И Вы свернули в трубочки картины
…………………………………….
и канули из выспренной Москвы.
Да, многих прокормило ремесло.
Поэзия загнала в гроб немногих.
К числу забытых, жалких и убогих
принадлежал Мазурин. Но сожгло
его нутро отнюдь не вдохновенье.
Он бросил в воды мутные забвенья
две книжки неотесанных стихов.
В них изобилье очень сильных слов.
Он там кричал, в экстаз входил и в раж
и к вечности стремился приобщиться,
а после долго бегал к продавщицам,
скупая в магазинах весь тираж.
Каюсь, что я не читал этих книжек, потому что мы с ним после его неудавшейся попытки завоевать Москву больше не встречались. И что потом стало с его картинами на «сыром картоне», я не знаю. И не знаю, где и когда он был похоронен после своего последнего инфаркта. Но об этом знает Сергей Алиханов.
Мазурин!
Где-то там под зеленью густой,
под праведной, под теплою землей
лежите с миром Вы.
Крест осеняет Вас,
корнями тянутся к Вам сильные растенья,
вас посещало в жизни вдохновенье,
Бог миловал, но все-таки не спас.
Последняя строчка, видимо, навеяна Алиханову гениальной лермонтовской эпитафией «На смерть князя Одоевского», умершего в Абхазии:
но свет не пощадил, но Бог не спас…
«Я человек холодного ума», – писал о себе Алиханов, юный очевидец тифлисской жизни тех лет. И он был прав.
* * *Почти все мои новые тогдашние друзья из грузинского еврейства работали либо в издательстве «Заря Востока», либо в «Мерани».
Впрочем, это была традиция, сложившаяся при нэпе, которую Сергей Есенин, гостивший в Тифлисе за год до своей смерти, даже изобразил в шуточном стихотворенье, сочиненном после нелегких, но все-таки увенчавшихся успехом усилий по изъятию из кассы издательства «Заря Востока» гонорара, столь необходимого поэту для существования в разоренном гражданскими распрями городе:
Ирония!

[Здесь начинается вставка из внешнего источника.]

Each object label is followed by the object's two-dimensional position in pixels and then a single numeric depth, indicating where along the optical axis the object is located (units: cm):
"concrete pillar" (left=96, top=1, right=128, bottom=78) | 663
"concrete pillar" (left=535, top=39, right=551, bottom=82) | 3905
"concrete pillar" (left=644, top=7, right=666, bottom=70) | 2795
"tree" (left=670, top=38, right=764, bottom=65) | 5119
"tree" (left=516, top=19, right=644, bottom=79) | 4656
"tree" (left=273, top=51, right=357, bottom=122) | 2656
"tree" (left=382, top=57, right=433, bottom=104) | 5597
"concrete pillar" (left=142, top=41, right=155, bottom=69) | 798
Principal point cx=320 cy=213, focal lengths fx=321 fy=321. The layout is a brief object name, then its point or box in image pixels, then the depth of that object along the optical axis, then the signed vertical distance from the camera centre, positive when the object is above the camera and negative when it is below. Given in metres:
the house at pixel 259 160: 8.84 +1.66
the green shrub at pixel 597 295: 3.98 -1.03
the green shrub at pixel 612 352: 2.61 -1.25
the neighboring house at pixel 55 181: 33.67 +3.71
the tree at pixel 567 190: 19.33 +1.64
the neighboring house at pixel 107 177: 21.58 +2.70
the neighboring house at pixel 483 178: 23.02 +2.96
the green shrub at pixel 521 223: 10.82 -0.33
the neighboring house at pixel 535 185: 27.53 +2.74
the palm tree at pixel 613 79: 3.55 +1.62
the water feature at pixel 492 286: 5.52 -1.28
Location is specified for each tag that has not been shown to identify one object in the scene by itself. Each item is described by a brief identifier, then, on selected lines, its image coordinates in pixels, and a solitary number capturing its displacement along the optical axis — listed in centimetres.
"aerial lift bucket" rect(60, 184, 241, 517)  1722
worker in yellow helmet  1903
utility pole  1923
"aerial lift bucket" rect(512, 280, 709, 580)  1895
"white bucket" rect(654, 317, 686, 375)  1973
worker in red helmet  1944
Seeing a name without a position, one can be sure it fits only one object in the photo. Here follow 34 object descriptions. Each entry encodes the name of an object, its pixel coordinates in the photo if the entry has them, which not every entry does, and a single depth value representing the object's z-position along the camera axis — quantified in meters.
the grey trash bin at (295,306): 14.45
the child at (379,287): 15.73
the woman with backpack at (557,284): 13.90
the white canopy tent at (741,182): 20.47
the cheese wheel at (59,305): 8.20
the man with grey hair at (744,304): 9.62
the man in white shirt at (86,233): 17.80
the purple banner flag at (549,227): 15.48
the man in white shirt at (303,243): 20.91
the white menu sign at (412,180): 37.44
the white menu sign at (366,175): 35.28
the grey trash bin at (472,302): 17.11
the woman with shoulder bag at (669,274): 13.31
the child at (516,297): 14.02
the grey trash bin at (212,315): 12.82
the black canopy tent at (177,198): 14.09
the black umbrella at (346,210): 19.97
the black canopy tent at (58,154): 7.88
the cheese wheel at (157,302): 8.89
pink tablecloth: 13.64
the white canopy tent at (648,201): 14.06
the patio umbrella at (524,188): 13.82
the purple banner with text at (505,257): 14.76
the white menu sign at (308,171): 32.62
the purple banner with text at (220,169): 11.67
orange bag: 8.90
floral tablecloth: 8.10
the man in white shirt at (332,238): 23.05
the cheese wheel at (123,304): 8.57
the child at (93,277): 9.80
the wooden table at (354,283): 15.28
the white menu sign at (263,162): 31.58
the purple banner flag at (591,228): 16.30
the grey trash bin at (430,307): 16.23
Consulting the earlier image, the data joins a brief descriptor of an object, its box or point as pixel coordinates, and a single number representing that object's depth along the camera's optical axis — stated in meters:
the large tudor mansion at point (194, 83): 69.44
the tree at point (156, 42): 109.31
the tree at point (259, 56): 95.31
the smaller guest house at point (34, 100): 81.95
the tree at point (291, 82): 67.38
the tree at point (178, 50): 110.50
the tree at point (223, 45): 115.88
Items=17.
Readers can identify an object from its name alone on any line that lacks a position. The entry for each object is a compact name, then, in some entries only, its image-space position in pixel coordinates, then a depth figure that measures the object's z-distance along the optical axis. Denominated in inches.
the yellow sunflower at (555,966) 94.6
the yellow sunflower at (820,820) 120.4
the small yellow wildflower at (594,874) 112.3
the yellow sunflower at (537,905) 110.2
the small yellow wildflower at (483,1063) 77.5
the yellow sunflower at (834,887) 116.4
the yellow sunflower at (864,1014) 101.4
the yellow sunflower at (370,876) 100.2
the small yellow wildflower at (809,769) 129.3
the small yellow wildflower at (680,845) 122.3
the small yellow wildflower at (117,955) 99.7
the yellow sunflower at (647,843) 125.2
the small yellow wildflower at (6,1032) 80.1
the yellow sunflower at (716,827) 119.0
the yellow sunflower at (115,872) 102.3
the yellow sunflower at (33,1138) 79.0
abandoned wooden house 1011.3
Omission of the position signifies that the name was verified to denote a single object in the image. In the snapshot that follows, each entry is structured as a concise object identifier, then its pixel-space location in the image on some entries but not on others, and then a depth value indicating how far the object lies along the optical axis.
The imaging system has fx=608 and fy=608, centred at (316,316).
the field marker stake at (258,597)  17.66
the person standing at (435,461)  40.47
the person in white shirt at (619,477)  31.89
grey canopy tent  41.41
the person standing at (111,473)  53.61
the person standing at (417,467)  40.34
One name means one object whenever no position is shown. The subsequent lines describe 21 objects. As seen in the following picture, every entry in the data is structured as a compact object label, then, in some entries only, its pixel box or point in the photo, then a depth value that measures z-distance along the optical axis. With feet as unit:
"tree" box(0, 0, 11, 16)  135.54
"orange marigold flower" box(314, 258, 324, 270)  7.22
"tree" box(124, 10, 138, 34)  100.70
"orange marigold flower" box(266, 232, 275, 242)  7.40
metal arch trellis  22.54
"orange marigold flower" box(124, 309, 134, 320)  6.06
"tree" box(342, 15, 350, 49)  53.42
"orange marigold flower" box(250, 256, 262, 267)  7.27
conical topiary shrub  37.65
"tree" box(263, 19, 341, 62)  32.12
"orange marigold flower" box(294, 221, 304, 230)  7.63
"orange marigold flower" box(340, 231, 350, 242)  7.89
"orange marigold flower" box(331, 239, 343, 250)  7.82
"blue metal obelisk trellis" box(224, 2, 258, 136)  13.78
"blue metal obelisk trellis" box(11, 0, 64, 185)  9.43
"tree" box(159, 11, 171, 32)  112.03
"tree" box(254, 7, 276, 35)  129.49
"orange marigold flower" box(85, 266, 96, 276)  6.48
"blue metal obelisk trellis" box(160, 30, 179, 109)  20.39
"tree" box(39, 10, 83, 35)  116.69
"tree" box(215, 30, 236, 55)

Вези меня! Вези!
Рязанским мужиком прищуривая око,
Куда ни заверни – все сходятся стези
В редакции «Заря Востока».
Приятно видеть вас, товарищ Лифшиц,
Как в озеро, смотреть вам в добрые глаза,
Но в гранки мокрые вцепившись,
Засекретарился у вас Кара-Мурза.
Поэт! Поэт!
Нужны нам деньги. Да!
То туфли лопнули, то истрепалась шляпа,
Хотя б за книжку тысчу дал Вирап,
Но разве тысячу сдерешь с Вирапа?
Вот так и я, переводивший для издательств «Заря Востока» и «Мерани» стихи действительно блистательных поэтов – Георгия Леонидзе, Симона Чиковани, Шота Нишнианидзе, Отара Чиладзе, приходил с утра в издательство и начинал выяснять его гонорарные возможности. В первую очередь надо было поговорить с редакторами – Борисом Гассом, Мишей Вайнштейном, Мишей Лохвицким, Аидой Беставашвили, которая была в восторге от того, как я перевел по ее просьбе стихи Георгия Леонидзе. Однажды она выразила свои восторги в письме: «9 июня 1967 г. Стасик! я пишу о своем впечатлении от переводов Леонидзе. Оно очень сильное, и боюсь, что в письме всего не выразишь. Если в двух словах, то «Есенин», «Солнце Грузии» и «Солнце кровоточащее» – великолепны. А остальные четыре – задумалась, как бы определить их, и тоже решила, что – великолепные, только по-своему, по-другому. В «Есенине» есть такие блистательные вещи, как – «мчатся сани, кони храпят, бубенцы то поют, то плачут, вьюга бесится, дни горят, жизнь гуляет, а юность платит». Или – «Я кричу ему: не спеши в петлю лезть соловьиным горлом». Или конец. Чтобы не переписывать всего стихотворенья, просто поблагодарю тебя за него и за всю «великолепную семерку». Посылаю «Ниноцминду », помня о том впечатлении, которое произвело чтение его на встрече с институтом литературы <…> Еще посылаю 3 стиха Отара, как всегда прекрасных. Книгу твою «Метель заходит в город» девицы мне зачитали вконец, пропагандирую я Вас изо всех сил и не без успеха. А впрочем, слава Ваша в этом не очень и нуждается, Все наши – и Миша, и Майя, и Камилла кланяются тебе. Большой привет от Марики Чиковани. Она готовит для тебя много подстрочников посмертных (и чудесных!) стихов Симона, которые должны выйти отдельной книгой. Пиши, переводи, присылай.